Last week, my family finally gathered to celebrate the life of my dad, who died last December due to COVID-19 complications. He’d been an essential worker at Home Depot since early 2020. You can listen to him and the rest of my family talk about their essential work during the pandemic here. Listening to our family’s story had a transformational, emotional impact on him. He told me he cried. Growing up, I wrote a few letters that made him cry. But this was different–this was our family’s collective voice. I’m not sure if he ever truly understood the impact he had on us, good and bad and in-between. I’m still trying to understand.
I’ve wanted to write about him, his relationship to work, and his death, but am still finding the strength to do it. I’ve studied psychological and cultural aspects of death and dying in classroom and workshop settings before. My intention is to use the workshop and training to figure out how to write about my dad and my family in a way that helps other working families cope with loss. This is how I find meaning in the meaningless.

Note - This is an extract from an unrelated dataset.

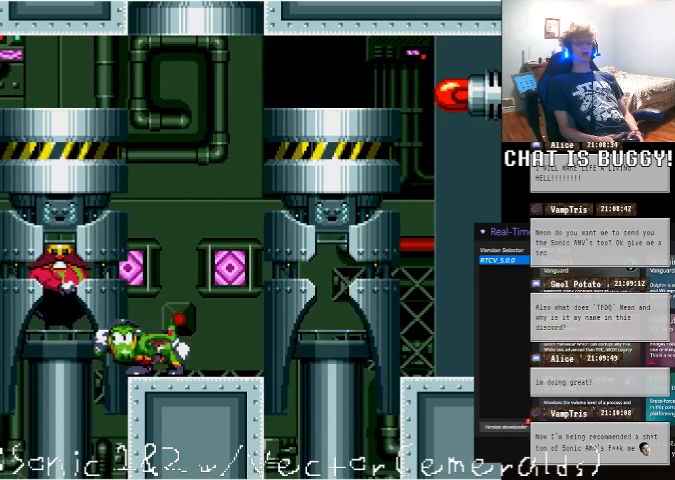
{"buttons": ["DPAD_DOWN"], "left_stick": "center", "right_stick": "center", "events": []}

Our social rituals and perspectives around death are limited. There’s no way we have enough therapists to address the amount of trauma we’re seeing, especially during mass death events that disproportionately affect working-class and poor people. If we are going to heal, we must help one another. By helping one another, we help ourselves, and vice versa. We are each other’s harvest.

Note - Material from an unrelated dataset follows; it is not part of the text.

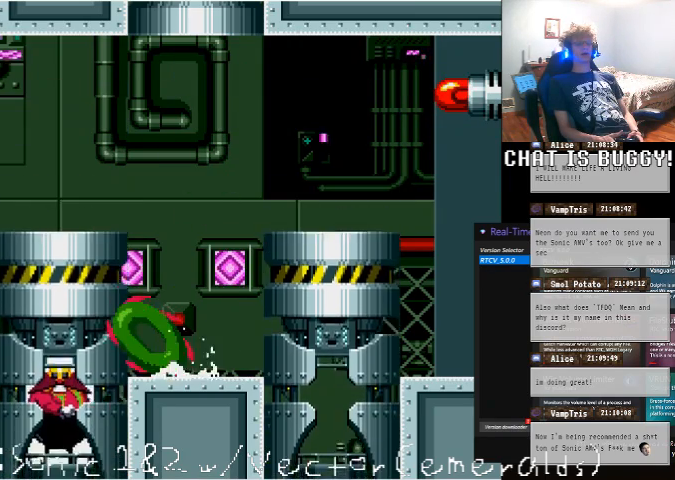
{"buttons": ["DPAD_DOWN"], "left_stick": "center", "right_stick": "center", "events": []}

I’ll be exploring all these ideas and more, but in short, ambiguous loss is the idea that we’re grieving a lot of things in a lot of ways. We grieve lost income, jobs, businesses, and health. We grieve our sense of belonging and identity. And we grieve loved ones, coworkers, community members, and public figures, especially when we don't get to say goodbye to them.

I’m excited to learn more about the lens of ambiguous loss and apply it to my work as a writer, storyteller, and conversationalist.
As always, thank you for reading this newsletter, and thank you for supporting our work.
Crafting my portal to rest and remember. We are each other’s harvest.